### [Assignment]
Return only those lines of the listing in which "tstamp" appears.

(Data)

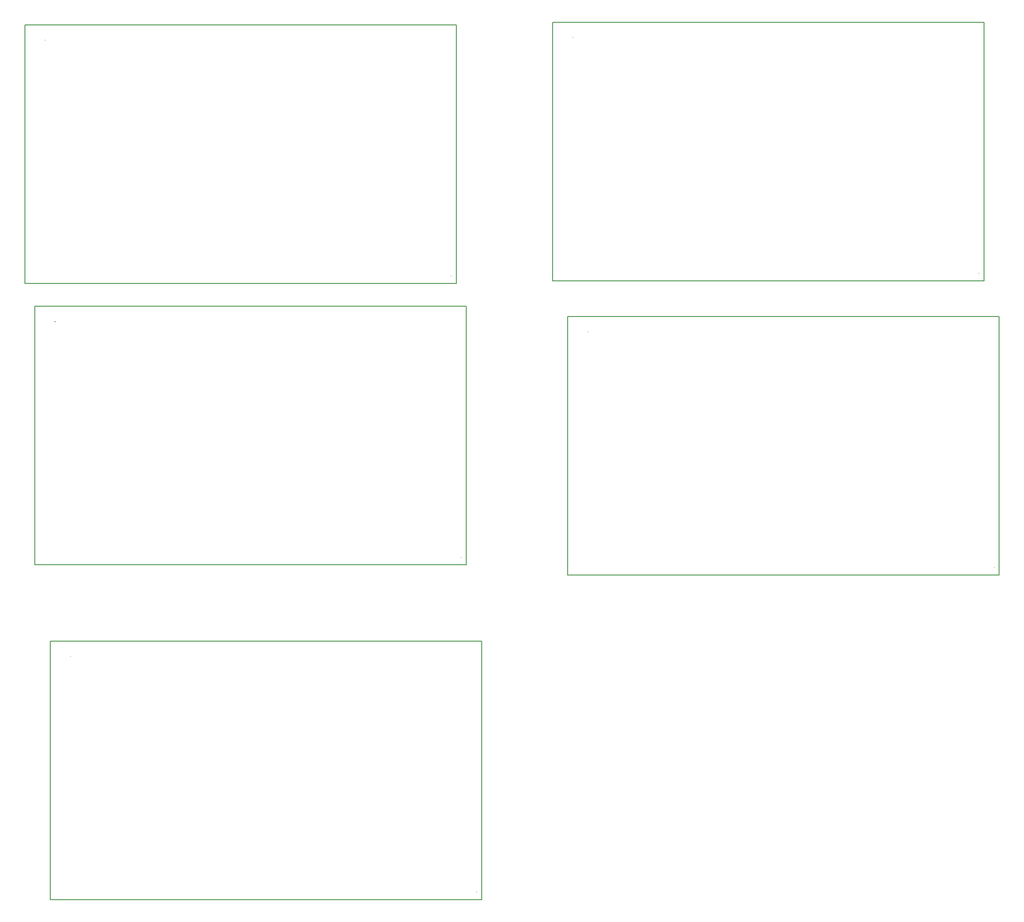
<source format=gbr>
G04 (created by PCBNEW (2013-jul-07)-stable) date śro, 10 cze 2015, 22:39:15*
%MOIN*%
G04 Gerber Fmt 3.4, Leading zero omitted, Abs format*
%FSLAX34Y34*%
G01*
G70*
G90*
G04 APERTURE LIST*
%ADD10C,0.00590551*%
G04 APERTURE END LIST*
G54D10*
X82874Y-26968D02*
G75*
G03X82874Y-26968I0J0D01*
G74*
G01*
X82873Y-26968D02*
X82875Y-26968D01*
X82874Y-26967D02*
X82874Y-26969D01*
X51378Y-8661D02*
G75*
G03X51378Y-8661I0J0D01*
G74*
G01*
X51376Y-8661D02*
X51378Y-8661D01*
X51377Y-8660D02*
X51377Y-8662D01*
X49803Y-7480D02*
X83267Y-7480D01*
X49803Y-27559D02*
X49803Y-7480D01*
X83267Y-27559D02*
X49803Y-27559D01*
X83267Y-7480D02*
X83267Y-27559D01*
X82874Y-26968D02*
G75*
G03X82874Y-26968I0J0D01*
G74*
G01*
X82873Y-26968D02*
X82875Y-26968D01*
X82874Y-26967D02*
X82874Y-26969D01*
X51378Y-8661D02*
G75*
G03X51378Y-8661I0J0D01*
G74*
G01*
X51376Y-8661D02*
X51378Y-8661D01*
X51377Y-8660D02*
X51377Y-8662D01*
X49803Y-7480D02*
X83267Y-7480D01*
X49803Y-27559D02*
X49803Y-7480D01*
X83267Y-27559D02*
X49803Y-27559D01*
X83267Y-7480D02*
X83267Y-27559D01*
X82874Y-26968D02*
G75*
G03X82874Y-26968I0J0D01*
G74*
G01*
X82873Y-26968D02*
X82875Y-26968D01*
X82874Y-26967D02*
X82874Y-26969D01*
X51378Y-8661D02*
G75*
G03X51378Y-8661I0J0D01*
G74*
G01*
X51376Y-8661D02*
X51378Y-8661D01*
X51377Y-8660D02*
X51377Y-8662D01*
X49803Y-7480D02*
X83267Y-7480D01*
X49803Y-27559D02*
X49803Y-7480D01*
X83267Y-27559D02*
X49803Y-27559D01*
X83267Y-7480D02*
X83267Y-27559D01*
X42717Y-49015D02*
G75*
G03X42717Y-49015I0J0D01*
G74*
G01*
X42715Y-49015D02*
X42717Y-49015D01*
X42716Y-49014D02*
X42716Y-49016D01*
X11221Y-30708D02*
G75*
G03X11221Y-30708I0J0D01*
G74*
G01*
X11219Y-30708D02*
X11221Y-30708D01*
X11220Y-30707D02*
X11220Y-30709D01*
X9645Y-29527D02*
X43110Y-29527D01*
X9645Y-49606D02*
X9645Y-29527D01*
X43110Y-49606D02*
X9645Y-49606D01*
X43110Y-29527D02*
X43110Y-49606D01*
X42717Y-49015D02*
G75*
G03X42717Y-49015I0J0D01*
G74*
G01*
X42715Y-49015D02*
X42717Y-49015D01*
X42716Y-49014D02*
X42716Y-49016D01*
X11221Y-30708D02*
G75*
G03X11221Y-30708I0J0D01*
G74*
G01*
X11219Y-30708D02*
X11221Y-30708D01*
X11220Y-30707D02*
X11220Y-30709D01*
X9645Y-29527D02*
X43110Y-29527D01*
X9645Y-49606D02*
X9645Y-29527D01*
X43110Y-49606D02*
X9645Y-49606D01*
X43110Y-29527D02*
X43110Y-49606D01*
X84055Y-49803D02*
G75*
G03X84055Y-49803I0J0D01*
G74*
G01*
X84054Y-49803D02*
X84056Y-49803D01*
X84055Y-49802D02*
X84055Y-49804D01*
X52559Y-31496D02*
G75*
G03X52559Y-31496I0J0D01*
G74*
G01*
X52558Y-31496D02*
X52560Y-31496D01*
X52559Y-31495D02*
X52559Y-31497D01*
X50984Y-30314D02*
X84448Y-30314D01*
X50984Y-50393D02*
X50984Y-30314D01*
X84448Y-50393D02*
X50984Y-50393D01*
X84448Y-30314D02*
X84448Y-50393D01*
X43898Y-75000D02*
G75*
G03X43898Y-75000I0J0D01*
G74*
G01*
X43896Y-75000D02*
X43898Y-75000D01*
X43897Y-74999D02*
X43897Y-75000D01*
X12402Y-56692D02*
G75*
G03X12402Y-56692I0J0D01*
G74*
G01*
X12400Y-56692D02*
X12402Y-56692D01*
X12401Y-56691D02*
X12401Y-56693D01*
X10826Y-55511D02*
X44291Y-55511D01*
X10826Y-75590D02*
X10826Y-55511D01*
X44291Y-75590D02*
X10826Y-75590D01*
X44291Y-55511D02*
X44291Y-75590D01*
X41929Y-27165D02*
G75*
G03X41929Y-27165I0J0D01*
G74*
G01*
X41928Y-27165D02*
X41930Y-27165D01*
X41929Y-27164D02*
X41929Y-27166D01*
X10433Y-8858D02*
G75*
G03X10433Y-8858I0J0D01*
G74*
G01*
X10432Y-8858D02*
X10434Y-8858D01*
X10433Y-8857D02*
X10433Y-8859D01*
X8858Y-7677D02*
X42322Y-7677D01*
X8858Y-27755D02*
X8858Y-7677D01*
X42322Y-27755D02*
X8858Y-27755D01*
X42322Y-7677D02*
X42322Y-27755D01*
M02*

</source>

(End Data)
(Data)

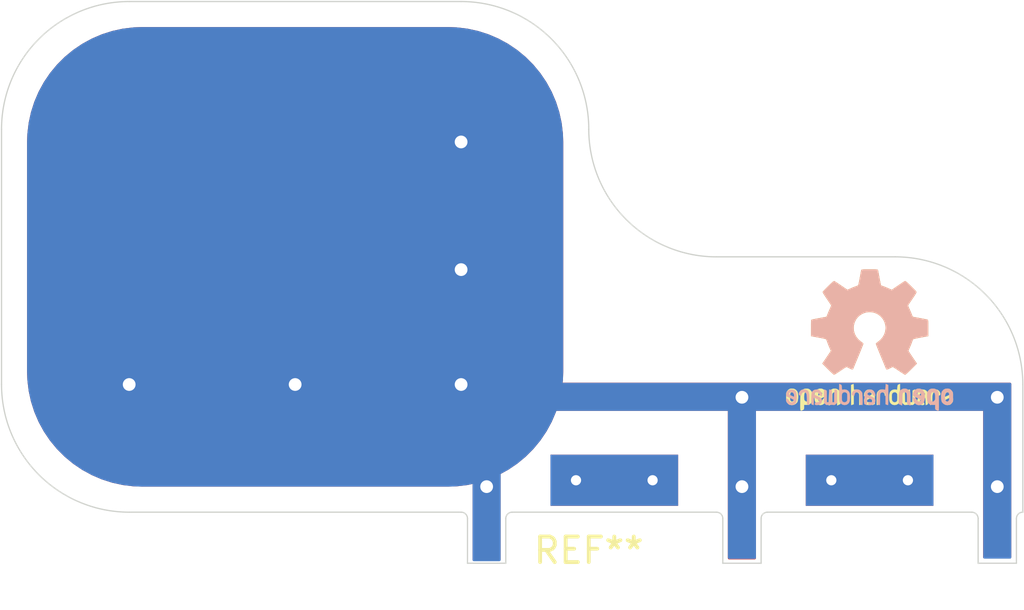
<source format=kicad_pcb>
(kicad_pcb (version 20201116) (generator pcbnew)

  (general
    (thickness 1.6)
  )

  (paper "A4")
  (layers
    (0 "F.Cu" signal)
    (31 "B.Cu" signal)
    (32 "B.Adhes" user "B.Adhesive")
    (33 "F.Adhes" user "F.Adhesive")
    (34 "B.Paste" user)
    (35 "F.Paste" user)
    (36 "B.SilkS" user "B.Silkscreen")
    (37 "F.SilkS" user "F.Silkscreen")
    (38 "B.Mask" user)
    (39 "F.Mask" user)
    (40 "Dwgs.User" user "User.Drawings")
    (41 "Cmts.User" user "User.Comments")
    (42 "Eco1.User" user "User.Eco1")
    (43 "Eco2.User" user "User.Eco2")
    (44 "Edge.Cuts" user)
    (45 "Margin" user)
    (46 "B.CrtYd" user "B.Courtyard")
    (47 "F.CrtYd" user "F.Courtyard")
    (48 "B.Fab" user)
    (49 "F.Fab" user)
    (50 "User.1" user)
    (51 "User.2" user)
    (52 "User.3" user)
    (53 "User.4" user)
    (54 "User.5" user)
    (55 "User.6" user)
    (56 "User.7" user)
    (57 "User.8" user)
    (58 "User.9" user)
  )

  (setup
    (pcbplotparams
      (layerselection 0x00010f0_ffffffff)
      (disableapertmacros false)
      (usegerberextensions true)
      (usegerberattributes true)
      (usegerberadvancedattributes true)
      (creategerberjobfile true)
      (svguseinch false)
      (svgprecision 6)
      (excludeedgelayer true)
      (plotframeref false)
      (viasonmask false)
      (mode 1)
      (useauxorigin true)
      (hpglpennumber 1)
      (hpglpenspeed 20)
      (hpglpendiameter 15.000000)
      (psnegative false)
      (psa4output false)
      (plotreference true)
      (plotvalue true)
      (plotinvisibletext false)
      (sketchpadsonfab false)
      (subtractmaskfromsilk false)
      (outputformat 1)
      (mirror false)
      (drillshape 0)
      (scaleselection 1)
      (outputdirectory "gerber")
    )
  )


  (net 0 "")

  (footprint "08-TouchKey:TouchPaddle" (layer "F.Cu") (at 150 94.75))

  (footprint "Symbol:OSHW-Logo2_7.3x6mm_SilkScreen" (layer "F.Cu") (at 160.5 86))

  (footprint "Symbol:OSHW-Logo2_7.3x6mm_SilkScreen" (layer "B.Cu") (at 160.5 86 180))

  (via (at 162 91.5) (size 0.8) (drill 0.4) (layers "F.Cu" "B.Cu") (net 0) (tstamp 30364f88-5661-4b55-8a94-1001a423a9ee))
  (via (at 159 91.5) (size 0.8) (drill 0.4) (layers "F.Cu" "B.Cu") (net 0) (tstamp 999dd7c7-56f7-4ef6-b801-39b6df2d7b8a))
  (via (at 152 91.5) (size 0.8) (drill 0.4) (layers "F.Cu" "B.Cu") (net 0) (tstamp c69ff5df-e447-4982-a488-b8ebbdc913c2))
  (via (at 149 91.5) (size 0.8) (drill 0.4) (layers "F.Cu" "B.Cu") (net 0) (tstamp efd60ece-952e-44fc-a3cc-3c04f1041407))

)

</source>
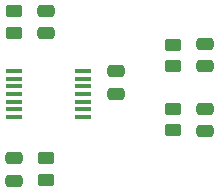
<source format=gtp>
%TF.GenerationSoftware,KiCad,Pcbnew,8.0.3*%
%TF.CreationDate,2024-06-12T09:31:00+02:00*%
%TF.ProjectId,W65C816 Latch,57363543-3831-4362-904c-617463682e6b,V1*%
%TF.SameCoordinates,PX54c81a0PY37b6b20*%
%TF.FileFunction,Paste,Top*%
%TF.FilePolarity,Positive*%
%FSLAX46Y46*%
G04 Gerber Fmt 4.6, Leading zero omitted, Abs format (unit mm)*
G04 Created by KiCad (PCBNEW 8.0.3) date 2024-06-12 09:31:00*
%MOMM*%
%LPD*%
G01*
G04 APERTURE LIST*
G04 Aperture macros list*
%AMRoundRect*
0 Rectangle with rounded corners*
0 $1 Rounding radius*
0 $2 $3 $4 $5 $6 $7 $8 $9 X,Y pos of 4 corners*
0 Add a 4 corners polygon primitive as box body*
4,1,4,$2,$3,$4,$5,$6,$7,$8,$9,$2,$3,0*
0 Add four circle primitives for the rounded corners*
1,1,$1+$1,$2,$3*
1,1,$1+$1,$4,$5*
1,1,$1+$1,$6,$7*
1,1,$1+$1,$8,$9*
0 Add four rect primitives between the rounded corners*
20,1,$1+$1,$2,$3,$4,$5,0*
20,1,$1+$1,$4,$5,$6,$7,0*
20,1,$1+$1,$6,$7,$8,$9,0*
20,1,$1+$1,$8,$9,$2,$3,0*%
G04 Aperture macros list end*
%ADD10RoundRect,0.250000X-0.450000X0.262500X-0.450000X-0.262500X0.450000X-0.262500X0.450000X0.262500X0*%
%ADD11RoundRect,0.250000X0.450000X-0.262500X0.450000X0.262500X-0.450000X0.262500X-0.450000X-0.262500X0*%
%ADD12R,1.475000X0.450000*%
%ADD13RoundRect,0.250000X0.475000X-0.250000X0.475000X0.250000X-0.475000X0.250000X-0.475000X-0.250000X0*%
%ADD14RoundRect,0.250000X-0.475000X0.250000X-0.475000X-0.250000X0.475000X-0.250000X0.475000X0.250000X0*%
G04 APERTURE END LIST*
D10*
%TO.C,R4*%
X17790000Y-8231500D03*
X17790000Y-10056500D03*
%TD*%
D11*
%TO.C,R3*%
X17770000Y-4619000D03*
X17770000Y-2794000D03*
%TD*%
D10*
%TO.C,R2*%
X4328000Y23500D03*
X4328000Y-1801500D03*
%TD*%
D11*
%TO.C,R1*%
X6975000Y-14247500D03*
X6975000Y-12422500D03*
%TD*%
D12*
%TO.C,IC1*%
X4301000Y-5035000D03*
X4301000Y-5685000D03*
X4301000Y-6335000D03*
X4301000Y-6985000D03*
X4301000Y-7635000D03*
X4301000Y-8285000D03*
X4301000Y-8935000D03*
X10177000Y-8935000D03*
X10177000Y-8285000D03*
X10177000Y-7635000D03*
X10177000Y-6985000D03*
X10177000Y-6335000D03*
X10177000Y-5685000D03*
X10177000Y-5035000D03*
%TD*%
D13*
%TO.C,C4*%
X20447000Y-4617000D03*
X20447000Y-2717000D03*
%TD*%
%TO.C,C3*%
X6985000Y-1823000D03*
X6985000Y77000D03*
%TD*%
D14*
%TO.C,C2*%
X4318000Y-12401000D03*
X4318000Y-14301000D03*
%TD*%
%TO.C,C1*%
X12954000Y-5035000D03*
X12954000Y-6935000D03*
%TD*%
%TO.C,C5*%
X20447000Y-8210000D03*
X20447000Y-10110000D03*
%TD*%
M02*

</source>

(End Data)
(Data)

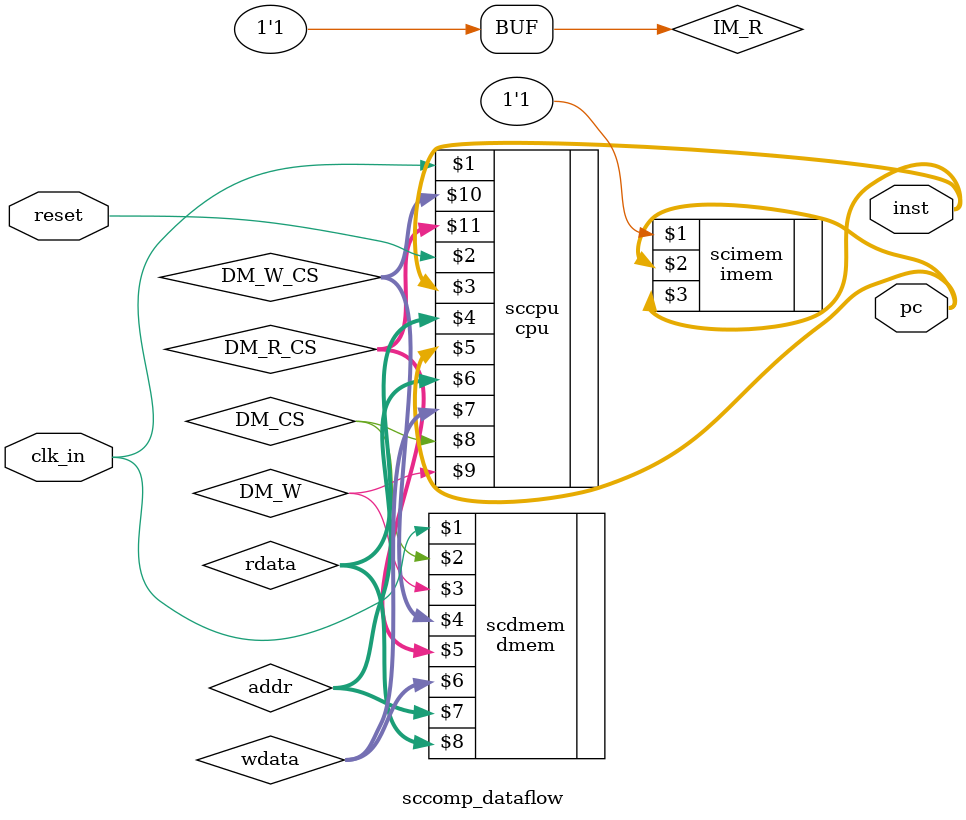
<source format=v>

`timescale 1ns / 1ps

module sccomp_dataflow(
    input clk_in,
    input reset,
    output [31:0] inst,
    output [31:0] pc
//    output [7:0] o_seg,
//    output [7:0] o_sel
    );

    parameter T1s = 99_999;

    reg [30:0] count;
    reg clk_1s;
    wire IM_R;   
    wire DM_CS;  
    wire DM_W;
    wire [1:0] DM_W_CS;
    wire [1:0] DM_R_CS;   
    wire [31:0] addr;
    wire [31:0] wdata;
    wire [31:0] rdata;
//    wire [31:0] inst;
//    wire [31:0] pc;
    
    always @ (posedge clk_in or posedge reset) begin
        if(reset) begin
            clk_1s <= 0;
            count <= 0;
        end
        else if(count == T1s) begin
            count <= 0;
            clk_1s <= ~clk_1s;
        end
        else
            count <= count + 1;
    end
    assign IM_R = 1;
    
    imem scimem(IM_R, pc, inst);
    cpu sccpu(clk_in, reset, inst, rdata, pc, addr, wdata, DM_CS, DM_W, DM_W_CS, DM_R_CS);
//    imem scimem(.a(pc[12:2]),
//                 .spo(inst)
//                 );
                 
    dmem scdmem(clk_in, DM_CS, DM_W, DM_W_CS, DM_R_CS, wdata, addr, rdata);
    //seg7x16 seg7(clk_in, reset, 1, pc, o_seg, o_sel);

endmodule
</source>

(End Data)

### [Final answer]
  (via (at 162 91.5) (size 0.8) (drill 0.4) (layers "F.Cu" "B.Cu") (net 0) (tstamp 30364f88-5661-4b55-8a94-1001a423a9ee))
  (via (at 159 91.5) (size 0.8) (drill 0.4) (layers "F.Cu" "B.Cu") (net 0) (tstamp 999dd7c7-56f7-4ef6-b801-39b6df2d7b8a))
  (via (at 152 91.5) (size 0.8) (drill 0.4) (layers "F.Cu" "B.Cu") (net 0) (tstamp c69ff5df-e447-4982-a488-b8ebbdc913c2))
  (via (at 149 91.5) (size 0.8) (drill 0.4) (layers "F.Cu" "B.Cu") (net 0) (tstamp efd60ece-952e-44fc-a3cc-3c04f1041407))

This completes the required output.